Written by Diane Archer

This year, some 2.9 million Medicare Advantage enrollees lost their coverage and were forced to find a new plan or switch to Traditional Medicare. If you were in a Medicare Advantage plan in Vermont, you might have no choice of another Medicare Advantage plan, reports Caroline Catherman for Healthcare Brew. Only in traditional Medicare can ensure continuity of care your physicians from one year to the next, without worry about prior authorizations and inappropriate denials of care.

You have a lot more choice in traditional Medicare than in Medicare Advantage, and you will almost always be covered for the care your treating physicians and you believe you need. Traditional Medicare also covers care from virtually every physician and hospital across the US. Our federal government directly administers traditional Medicare. There’s no insurer middleman second-guessing your treating physicians as there is in Medicare Advantage.

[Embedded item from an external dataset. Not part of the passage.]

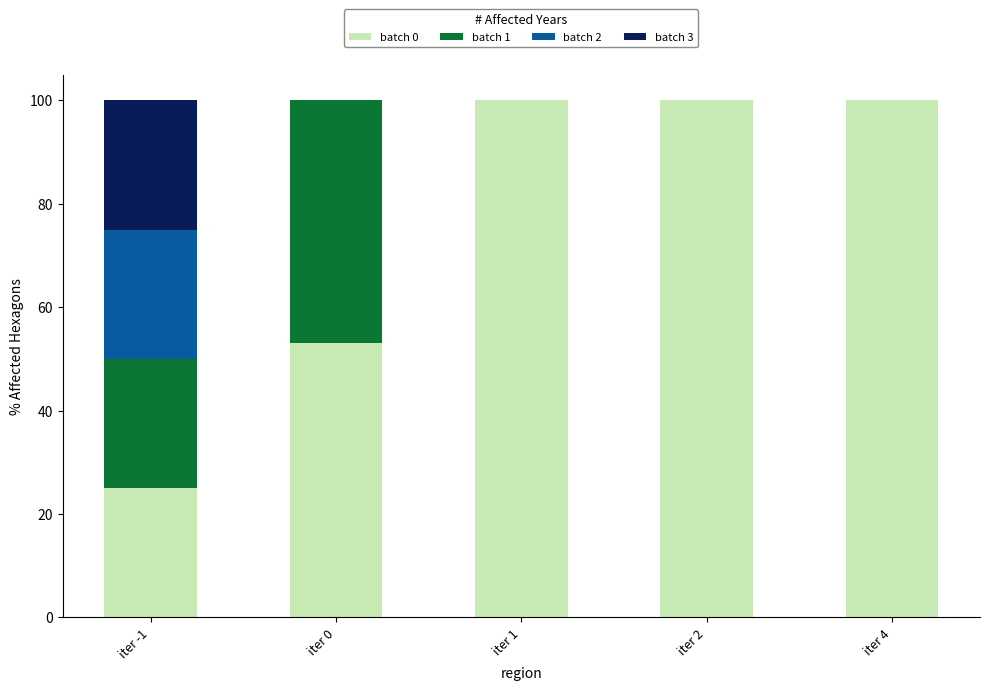

Does the chart contain stacked bars?

Yes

The paucity of Medicare Advantage options in Vermont speaks volumes about the insurers offering Medicare Advantage. If they don’t see good returns, they leave the market. And, to maximize profits, they try as best possible to keep their networks narrow and delay or deny complex and costly care. The only Medicare option you can count on to cover the care you need from the physicians and hospitals you want to use, year after year, is traditional Medicare.

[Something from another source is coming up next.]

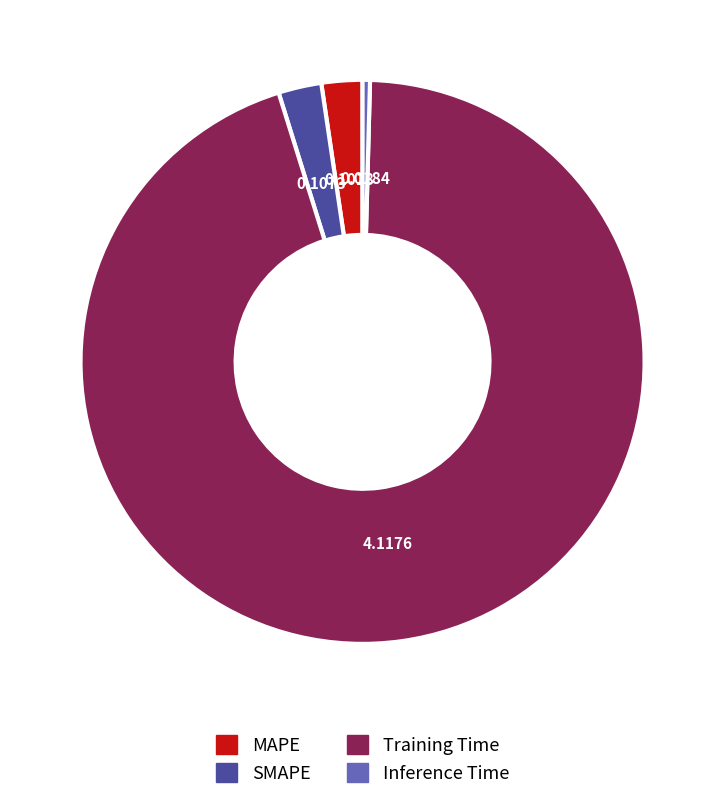

Is there a majority slice in this chart?

Yes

In 2026, nearly three million people with Medicare across the country lost their Medicare coverage and struggled to find new coverage that meets their needs. Medicare Advantage plans are always a gamble. Will they cover the care you need or inappropriately deny it? Will they let you see the doctors you want to see or will those doctors be out of network? Will your Medicare Advantage plans continue to be available in your community or will they pull out next year? There’s no way to know.

In many ways, if you’re among the 92 percent of Vermonters or people who lost their Medicare Advantage plan in another state, you should consider yourself lucky. You should have had a special enrollment period during which insurers offering supplemental coverage to fill gaps in traditional Medicare are required to sell you this coverage. (Your guaranteed right to supplemental coverage lasts 63 days from the time your insurer leaves.) That said, the cost can be high, depending upon the plan you pick.

Traditional Medicare needs an out-of-pocket limit so that it is an affordable option for everyone with Medicare. Unfortunately, because traditional Medicare lacks an out-of-pocket cap, millions of people with Medicare are effectively locked out of it. It’s too big of a financial gamble. And, with some exceptions, such as your Medicare Advantage plan pulling out of your community, you have no right to buy supplemental coverage if the insurer won’t sell it to you.